Information supplied:
--

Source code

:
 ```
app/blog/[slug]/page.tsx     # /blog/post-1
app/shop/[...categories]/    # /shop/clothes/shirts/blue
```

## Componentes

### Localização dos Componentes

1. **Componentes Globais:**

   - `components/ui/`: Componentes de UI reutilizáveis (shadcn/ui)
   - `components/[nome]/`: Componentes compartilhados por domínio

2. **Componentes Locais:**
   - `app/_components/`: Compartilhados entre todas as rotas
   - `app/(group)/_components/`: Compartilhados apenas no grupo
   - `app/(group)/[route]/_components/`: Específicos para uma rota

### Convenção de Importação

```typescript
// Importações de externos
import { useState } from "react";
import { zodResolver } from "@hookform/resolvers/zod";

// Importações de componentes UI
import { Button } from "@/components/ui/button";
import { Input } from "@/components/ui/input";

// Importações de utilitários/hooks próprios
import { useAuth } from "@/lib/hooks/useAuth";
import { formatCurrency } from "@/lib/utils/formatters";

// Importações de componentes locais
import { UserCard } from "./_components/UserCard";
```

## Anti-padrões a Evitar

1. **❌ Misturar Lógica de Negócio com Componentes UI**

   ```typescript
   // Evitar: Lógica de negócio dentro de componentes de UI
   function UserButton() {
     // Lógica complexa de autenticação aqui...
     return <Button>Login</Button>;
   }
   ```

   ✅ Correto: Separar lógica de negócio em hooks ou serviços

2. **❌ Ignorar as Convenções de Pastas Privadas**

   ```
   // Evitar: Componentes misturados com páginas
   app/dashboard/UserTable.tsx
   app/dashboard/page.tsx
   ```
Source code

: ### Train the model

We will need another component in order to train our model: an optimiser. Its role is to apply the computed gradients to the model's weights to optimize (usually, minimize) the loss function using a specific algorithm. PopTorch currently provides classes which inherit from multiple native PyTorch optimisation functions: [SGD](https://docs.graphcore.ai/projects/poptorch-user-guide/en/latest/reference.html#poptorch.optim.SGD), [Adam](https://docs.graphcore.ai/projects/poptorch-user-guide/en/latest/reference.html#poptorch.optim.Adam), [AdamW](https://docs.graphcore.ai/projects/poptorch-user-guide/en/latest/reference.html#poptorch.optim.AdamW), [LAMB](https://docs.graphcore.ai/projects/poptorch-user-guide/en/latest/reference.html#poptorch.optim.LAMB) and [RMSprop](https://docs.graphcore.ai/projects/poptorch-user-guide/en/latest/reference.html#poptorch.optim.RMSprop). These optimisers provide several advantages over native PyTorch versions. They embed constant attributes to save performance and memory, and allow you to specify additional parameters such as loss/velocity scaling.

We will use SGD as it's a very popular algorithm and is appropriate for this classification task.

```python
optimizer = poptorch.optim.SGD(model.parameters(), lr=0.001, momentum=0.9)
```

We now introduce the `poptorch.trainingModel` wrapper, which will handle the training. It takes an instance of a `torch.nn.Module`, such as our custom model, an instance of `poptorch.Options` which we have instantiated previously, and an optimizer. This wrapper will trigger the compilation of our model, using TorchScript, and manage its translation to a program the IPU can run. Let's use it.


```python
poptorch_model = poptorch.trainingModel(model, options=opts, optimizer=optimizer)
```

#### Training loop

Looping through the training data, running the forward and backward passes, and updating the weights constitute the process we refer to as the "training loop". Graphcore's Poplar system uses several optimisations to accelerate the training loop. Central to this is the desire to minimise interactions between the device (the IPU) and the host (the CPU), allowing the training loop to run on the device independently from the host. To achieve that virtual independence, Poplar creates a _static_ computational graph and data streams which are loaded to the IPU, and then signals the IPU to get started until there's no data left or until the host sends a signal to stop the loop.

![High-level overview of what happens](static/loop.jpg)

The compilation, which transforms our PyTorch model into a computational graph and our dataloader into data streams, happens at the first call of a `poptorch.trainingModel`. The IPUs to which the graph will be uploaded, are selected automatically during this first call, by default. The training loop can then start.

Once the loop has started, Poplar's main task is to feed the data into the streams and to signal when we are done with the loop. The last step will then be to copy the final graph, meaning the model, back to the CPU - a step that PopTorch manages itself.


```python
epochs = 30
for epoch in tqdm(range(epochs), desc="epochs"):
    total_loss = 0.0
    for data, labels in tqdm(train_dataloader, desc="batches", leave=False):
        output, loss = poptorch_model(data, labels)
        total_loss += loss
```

--

What the task requires:
Only lines containing the word "hooks" should appear in the answer, and every such line from the records above must be there.

Answer to this task:
// Importações de utilitários/hooks próprios
import { useAuth } from "@/lib/hooks/useAuth";
   ✅ Correto: Separar lógica de negócio em hooks ou serviços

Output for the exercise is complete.